Effect of depletion of LRP130 on endogenous gene expression. Primary hepatocytes were depleted of endogenous LRP130 using an RNAi construct designated siLRP130 or a scrambled control, siControl. Transcription of genes responsive to PGC-1α coactivation and implicated in gluconeogenesis, heme metabolism, mitochondrial respiration, and fatty acid oxidation was measured using RT quantitative PCR. (A) Forced expression of siControl or siLRP130. (B) Coforced expression of either siControl/GFP (siControl), siControl + PGC-1α, or siLRP130 + PGC-1α. (C) Forced expression of siControl or siLRP130 in the presence or absence of dexamethasone and forskolin (Dex/Fsk). Experiments were performed in triplicate and are respresentative of n = 3 independent biological experiments. (*) p < 0.05; (**) p < 0.01; (***) p < 0.001. Asterisks designate statistical comparisons made between siControl and siLRP130 (A) siControl + PGC-1α and siLRP130 + PGC-1α (B), and siControl + Dex/Fsk and siLRP130 + Dex/Fsk (C). (#) p < 0.01; stastistical comparisons are made between siControl and siControl + PGC-1α (B), and siControl and siControl + Dex/Fsk (C). The control for Dex/Fsk contained an appropriate vehicle. Error bars represent standard deviation.

Figure 6.

● ● ● ● ● ● ●

[To do]:
(A) In the figure legend on LRP130 depletion, what do the error bars represent?
(B) Carry on writing the figure legend on LRP130 depletion in hepatocytes, starting right after its final line.

[Stored items from a collection]:
● ● ● ● ● ● ●

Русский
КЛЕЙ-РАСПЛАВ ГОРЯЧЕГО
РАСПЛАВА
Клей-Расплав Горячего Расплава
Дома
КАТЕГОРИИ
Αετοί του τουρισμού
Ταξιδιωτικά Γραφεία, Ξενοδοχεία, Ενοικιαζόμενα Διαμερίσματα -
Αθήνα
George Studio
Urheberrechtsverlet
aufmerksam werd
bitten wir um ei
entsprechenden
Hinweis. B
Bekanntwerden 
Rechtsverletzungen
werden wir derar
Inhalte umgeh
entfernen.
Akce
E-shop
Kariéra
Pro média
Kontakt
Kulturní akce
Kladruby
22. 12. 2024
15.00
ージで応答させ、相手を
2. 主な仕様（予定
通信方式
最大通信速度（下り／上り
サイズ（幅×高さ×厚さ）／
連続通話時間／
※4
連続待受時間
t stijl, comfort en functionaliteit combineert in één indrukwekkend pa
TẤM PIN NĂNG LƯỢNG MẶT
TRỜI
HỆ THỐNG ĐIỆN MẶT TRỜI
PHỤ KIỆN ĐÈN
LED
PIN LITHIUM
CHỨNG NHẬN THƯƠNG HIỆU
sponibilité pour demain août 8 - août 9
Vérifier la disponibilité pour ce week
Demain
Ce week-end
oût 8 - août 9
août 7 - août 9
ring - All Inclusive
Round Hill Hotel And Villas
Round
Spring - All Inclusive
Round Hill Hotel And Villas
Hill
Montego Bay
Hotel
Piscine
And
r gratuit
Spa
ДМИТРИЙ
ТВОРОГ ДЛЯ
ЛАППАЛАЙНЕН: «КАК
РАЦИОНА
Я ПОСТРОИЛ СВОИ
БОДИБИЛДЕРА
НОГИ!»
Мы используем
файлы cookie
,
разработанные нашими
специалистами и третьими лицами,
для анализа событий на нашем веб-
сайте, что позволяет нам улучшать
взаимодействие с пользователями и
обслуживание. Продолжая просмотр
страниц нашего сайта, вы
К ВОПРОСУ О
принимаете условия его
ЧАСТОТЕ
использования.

● ● ● ● ● ● ●

[Answers per task]:
(A) Standard deviation.

(B)
Effect of LRP130 on coactivation and docking of PGC-1α. H2.35 cells stably depleted of LRP130 were used for the coactivation studies. Exogenous LRP130 was used to restore LRP130 where indicated. (A) LRP130 was cotransfected with PGC-1α and HNF-4α as indicated, and a multimerized AF-1-binding element reporter construct was used. (B) LRP130 was cotransfected with PGC-1α and FoxO1 3A (constitutively active mutant) as indicated. A multimerized IRS-1-binding element reporter construct was used. The dotted line represents reporter construct alone. No statistical difference was observed between reporter alone versus reporter plus transcription factor, or for LRP130 and PGC-1α plus reporter. (C) Assessment of interactions between LRP130 and FoxO1 or HNF4α. FoxO1 or HNF4α was ³⁵S-labeled and incubated with purified full-length S-tagged LRP130 protein. (D) Specific interaction of LRP130 with FoxO1 in liver and cells. (Top panel) Coimmunoprecipitation of LRP130 and FoxO1 from liver whole-cell extract showing dose effect of interaction. (Bottom panel) Coimmunoprecipitation from nuclear extract using H2.35 cells. (E) ChIP showing recruitment of LRP130 to the FoxO1-binding site in PGC-1α knockout (KO) primary hepatocytes. (Top panel) Radioactive ChIP processed by PhosphorImager. (F) ChIP in H2.35 cells stably depleted of LRP130 using an RNAi construct compared with a siControl cell line. The panels below indicate protein levels of PGC-1α and FoxO1 3A. Note, the upper specific band migrates in close proximity to the lower single-peak unreacted primer. Experiments were performed in n ≥ 3 independent biological experiments.

Figure 7.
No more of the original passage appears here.